===== SOURCE PASSAGE

With reference to FIG. 3, the biological information terminal 200 is put on the user's body such as the hand or the arm. The biological information terminal 200 includes a CPU 201, a ROM 202, a RAM 203, a storage device 204, a wireless communication unit 205, an operation display unit 206, an authentication unit 207, a biological information acquisition unit 208, and a short-range wireless communication unit 209. The CPU 201 is connected to the ROM 202, the RAM 203, the storage device 204, the wireless communication unit 205, the operation display unit 206, the authentication unit 207, the biological information acquisition unit 208, and the short-range wireless communication unit 209 via a bus.

The CPU 201 controls the operations of the whole biological information terminal 200. The CPU 201 performs a process according to a control program.

For example, a control program executed by the CPU 201 is stored on the ROM 202.

The RAM 203 is a memory used when the CPU 201 operates and various types of information are temporarily stored on the RAM 203.

Various types of information such as the information necessary to biometrically authenticate the user wearing the biological information terminal 200 (for example, a vein pattern used for vein authentication), the login information 221 about the user of the biological information terminal 200 are stored on the storage device 204. The login information is required when the user wearing the biological information terminal 200 logs in the other device and includes, for example, the user ID and the password.

The wireless communication unit 205 transmits and receives various types of information to/from the other devices including the MFP 100 via the access point 503.

==========
===== RECORDS PROVIDED

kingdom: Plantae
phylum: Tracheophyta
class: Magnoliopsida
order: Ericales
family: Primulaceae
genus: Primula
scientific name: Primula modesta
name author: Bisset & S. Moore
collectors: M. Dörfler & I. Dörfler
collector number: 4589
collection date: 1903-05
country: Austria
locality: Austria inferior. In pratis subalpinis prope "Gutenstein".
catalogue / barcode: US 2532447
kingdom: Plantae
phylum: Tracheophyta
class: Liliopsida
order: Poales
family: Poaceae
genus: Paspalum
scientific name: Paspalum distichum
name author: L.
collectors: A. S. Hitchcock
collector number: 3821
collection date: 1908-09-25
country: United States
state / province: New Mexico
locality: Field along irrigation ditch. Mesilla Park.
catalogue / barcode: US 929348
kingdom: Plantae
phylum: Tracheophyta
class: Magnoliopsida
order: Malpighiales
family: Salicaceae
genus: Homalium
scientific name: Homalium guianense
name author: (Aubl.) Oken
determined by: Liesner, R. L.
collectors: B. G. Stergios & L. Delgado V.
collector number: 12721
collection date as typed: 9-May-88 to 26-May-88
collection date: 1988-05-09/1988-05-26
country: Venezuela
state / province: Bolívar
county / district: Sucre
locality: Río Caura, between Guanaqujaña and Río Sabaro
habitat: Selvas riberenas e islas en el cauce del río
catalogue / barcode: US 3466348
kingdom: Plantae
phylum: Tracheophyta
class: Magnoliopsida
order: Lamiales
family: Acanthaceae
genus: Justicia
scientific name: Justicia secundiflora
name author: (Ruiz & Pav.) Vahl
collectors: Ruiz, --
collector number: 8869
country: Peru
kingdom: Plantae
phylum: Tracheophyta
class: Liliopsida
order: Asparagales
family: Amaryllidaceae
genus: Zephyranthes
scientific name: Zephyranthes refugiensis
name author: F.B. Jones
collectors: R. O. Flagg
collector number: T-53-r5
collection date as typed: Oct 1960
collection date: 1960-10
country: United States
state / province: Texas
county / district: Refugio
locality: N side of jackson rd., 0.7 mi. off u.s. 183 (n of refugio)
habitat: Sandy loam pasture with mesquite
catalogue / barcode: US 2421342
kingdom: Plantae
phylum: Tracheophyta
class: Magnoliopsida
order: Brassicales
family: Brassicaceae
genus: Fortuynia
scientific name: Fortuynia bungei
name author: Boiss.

==========

| YOUR OBJECTIVE |
Continue the passage describing the biological information terminal 200, starting after its last sentence about the wireless communication unit 205.

| RESULT |
The operation display unit 206 displays various types of information and receives various types of input from the user of the biological information terminal 200.

The authentication unit 207 biometrically authenticates the user wearing the biological information terminal 200. Biometrical authentication methods may be methods using physical characteristics, for example, vein authentication, pulse wave authentication, fingerprint authentication, and iris authentication.

The biological information acquisition unit 208 measures the biological information about the user wearing the biological information terminal 200. The biological information terminal 200 measures a systolic blood pressure value in the embodiments. However, the biological information terminal 200 may measure the biological information other than the systolic blood pressure value, for example, a pulse rates, a body temperature, a diastolic blood pressure value, a heart rate, a respiratory rate, or brain waves.

The short-range wireless communication unit 209 performs wireless communications, for example, with the MFP 100 according to a short-range wireless communication standard such as Bluetooth®.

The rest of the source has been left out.